WHAT IS REQUIRED: Among the entries below, find each line with "middle" and show it.

DATA FOR REVIEW:
Segment Open

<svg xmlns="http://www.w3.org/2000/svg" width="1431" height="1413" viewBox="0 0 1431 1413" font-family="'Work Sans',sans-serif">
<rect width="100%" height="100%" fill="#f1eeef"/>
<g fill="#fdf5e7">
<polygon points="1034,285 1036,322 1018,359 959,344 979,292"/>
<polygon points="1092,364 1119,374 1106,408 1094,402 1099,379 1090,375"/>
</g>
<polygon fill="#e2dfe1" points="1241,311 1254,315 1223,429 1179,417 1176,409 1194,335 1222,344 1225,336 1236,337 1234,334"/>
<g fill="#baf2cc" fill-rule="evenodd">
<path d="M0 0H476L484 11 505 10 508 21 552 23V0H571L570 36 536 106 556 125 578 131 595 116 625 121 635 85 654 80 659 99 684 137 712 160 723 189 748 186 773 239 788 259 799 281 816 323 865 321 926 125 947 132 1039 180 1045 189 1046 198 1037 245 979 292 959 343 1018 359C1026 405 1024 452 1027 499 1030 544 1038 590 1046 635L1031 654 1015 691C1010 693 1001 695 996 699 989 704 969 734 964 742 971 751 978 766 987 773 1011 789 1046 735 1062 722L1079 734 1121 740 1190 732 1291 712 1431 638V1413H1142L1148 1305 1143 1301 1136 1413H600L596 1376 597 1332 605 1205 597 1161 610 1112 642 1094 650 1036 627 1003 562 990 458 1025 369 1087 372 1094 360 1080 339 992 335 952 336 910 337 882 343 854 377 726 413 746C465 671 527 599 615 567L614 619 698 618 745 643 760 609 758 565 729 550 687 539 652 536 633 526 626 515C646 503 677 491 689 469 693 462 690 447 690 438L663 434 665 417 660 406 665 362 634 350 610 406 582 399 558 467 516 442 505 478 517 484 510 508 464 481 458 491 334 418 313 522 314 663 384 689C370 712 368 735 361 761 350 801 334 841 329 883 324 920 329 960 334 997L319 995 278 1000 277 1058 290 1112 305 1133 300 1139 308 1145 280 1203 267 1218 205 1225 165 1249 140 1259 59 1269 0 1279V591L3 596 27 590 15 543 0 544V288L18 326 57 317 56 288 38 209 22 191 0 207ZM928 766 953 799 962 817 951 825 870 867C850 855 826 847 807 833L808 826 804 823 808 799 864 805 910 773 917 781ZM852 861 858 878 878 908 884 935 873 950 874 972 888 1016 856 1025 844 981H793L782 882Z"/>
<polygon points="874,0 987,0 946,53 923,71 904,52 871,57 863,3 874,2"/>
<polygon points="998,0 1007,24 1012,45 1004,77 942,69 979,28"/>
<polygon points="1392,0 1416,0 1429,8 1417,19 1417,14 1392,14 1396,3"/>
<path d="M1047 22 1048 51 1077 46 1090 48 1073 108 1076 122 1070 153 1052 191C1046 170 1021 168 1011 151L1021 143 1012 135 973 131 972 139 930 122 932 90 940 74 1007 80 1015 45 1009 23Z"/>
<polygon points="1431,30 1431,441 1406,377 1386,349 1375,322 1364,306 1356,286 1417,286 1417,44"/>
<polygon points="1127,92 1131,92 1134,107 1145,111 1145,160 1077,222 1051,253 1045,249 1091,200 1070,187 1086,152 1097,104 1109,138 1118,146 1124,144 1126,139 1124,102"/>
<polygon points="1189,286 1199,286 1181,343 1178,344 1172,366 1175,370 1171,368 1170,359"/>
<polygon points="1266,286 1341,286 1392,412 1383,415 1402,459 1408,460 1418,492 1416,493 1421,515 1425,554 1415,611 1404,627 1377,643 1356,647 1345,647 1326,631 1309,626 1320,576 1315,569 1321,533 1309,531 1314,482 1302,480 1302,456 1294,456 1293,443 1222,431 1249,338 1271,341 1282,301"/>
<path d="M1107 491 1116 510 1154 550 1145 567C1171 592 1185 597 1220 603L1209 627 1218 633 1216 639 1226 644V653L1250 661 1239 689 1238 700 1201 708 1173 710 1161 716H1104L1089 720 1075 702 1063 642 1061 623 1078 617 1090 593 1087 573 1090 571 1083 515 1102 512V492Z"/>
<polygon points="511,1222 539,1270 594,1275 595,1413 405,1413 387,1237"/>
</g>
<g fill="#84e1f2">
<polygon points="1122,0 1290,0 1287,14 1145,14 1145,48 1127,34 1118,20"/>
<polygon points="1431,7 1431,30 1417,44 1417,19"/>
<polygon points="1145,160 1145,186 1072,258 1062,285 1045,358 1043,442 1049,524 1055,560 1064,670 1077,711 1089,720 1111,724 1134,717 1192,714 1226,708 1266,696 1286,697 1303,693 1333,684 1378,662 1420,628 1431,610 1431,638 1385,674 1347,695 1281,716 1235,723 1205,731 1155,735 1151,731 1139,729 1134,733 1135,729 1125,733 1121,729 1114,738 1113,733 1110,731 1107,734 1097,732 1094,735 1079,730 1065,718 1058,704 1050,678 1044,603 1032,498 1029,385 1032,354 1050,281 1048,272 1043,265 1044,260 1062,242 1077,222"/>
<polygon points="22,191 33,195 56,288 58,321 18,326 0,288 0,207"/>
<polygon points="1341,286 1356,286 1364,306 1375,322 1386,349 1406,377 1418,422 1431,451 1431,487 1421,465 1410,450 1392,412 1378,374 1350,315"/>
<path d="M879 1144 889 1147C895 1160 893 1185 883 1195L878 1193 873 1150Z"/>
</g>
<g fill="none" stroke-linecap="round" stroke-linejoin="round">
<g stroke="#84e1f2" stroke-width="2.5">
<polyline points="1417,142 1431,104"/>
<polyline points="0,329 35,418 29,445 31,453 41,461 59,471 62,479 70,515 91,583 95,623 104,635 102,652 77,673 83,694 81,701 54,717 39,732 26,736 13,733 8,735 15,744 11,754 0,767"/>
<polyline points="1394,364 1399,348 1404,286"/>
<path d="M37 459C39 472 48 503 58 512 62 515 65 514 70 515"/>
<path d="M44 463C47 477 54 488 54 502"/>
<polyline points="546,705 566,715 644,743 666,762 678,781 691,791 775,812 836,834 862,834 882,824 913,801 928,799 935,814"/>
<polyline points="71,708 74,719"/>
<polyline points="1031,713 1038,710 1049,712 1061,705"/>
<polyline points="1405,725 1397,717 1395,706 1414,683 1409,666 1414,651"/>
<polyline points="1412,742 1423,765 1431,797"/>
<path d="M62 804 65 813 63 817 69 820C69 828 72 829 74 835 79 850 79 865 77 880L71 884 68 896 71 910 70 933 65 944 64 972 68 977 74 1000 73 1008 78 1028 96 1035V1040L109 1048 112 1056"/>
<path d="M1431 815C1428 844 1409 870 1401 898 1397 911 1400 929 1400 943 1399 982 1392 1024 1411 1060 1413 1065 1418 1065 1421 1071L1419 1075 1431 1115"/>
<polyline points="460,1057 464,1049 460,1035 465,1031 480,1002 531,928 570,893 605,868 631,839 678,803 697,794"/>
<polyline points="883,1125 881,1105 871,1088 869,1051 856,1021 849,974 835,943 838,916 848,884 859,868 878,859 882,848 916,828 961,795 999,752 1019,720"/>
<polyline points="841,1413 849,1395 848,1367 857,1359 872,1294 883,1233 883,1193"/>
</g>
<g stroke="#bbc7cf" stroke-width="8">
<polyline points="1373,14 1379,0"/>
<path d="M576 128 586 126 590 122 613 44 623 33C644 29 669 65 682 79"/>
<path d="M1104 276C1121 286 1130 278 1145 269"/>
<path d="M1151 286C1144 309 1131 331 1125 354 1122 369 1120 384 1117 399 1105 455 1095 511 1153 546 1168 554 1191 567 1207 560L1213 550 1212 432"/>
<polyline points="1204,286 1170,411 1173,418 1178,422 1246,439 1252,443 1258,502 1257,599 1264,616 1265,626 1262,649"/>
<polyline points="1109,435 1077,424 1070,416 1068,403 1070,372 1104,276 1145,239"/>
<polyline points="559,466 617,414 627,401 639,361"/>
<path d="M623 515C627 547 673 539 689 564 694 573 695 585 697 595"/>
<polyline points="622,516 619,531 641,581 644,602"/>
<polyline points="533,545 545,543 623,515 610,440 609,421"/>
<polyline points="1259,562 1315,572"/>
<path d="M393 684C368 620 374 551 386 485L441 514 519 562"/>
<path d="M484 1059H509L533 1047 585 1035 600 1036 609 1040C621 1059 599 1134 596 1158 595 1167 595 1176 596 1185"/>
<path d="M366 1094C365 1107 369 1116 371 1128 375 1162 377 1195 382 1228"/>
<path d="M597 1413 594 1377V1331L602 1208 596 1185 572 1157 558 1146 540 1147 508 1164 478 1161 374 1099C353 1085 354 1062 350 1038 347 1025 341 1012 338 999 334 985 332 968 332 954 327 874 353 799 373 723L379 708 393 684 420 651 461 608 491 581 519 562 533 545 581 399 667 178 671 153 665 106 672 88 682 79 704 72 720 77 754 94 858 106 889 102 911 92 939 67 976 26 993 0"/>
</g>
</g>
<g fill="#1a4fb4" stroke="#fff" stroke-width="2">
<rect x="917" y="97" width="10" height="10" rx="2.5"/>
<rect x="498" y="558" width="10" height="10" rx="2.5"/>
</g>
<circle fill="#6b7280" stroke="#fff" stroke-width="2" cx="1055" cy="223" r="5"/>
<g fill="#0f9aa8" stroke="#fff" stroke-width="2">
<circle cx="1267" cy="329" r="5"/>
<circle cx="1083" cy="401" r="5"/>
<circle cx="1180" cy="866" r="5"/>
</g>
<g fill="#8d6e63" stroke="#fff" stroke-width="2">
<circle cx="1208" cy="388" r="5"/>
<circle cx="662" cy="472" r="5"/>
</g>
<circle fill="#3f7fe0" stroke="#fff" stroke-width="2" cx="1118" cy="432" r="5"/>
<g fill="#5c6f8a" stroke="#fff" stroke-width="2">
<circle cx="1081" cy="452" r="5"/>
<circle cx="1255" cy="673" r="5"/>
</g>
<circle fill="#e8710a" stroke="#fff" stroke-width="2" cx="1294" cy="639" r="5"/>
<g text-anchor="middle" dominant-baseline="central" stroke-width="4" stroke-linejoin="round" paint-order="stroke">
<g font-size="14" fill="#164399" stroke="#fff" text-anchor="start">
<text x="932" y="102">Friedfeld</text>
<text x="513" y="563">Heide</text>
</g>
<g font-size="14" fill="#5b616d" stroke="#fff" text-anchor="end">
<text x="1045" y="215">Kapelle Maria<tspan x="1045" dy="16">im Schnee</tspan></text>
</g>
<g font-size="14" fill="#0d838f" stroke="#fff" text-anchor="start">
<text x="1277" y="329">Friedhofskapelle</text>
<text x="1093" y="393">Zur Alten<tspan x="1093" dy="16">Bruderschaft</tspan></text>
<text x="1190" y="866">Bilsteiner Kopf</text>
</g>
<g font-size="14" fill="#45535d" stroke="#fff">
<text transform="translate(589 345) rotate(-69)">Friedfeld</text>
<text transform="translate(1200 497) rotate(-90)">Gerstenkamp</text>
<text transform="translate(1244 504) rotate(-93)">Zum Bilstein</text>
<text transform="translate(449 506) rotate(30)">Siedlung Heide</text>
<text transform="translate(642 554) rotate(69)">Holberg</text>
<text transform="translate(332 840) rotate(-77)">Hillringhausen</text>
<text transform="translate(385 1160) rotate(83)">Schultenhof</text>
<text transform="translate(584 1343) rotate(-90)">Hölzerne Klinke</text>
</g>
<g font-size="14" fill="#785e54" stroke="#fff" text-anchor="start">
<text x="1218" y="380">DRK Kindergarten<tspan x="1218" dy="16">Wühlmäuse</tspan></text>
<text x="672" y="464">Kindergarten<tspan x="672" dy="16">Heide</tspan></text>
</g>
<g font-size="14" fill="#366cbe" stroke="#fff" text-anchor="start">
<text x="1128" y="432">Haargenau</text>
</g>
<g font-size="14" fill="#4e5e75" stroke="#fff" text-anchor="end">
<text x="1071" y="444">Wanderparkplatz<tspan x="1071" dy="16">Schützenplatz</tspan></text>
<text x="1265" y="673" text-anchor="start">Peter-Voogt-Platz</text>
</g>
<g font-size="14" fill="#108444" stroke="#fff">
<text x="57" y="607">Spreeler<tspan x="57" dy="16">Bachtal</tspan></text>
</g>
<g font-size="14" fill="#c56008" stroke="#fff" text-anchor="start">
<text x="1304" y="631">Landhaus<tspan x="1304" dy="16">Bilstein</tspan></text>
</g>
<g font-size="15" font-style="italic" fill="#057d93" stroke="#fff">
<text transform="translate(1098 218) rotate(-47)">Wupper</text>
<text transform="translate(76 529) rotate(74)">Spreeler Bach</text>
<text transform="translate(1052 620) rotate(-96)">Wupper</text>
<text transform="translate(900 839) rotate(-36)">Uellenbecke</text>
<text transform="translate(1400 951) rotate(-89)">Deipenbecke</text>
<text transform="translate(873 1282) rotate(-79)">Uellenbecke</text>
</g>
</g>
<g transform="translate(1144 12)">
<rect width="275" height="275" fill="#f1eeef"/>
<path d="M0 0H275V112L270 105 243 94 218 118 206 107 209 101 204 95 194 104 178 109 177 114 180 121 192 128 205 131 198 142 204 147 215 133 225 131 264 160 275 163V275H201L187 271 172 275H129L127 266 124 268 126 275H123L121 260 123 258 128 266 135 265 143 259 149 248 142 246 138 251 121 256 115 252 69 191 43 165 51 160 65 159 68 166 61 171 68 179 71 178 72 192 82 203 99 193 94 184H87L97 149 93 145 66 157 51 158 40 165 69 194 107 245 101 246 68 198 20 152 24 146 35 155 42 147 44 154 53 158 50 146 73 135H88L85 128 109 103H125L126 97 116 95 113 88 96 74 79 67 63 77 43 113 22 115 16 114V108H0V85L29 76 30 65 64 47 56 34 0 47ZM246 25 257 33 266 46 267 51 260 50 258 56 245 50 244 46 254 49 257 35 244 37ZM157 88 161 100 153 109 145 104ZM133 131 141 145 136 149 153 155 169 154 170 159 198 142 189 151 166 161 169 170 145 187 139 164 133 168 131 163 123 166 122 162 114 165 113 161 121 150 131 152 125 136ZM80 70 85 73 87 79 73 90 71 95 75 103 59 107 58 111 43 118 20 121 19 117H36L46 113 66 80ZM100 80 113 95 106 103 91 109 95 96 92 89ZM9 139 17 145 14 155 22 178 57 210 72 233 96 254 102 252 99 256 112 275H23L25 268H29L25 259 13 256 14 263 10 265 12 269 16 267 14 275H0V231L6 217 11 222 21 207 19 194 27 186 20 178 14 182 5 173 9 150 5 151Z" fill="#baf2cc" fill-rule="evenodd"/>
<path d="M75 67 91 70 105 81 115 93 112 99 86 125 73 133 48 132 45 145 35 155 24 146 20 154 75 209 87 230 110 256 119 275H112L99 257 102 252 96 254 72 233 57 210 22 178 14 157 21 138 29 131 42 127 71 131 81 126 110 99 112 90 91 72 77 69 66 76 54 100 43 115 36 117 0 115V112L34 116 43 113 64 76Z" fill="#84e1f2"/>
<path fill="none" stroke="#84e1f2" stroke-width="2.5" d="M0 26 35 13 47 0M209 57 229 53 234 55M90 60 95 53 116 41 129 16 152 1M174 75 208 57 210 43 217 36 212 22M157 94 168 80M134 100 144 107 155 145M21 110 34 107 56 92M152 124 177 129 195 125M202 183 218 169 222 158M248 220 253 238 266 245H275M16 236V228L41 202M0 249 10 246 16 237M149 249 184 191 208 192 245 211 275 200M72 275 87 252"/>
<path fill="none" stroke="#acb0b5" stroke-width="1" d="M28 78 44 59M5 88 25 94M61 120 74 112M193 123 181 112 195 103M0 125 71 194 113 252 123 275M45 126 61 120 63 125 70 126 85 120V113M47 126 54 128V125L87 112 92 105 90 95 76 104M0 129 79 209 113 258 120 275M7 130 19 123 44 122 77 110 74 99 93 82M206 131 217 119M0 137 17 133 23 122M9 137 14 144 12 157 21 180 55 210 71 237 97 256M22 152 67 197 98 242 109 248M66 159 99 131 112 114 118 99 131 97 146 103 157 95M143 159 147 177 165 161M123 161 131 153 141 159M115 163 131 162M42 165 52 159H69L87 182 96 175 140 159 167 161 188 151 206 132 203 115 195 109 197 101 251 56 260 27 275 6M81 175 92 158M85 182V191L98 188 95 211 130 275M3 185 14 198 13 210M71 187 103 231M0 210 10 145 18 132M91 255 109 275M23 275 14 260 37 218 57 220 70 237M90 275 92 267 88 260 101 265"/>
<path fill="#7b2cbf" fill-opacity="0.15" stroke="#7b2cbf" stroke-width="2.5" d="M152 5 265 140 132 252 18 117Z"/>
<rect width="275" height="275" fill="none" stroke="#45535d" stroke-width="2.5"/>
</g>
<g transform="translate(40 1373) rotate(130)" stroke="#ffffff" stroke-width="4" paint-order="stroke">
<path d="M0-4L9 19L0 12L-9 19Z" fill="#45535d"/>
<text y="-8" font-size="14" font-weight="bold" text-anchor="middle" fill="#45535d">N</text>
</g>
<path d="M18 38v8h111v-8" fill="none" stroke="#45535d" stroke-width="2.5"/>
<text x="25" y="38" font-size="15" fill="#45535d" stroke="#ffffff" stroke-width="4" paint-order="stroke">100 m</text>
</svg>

Segment Closed

REPLY:
<g text-anchor="middle" dominant-baseline="central" stroke-width="4" stroke-linejoin="round" paint-order="stroke">
<text y="-8" font-size="14" font-weight="bold" text-anchor="middle" fill="#45535d">N</text>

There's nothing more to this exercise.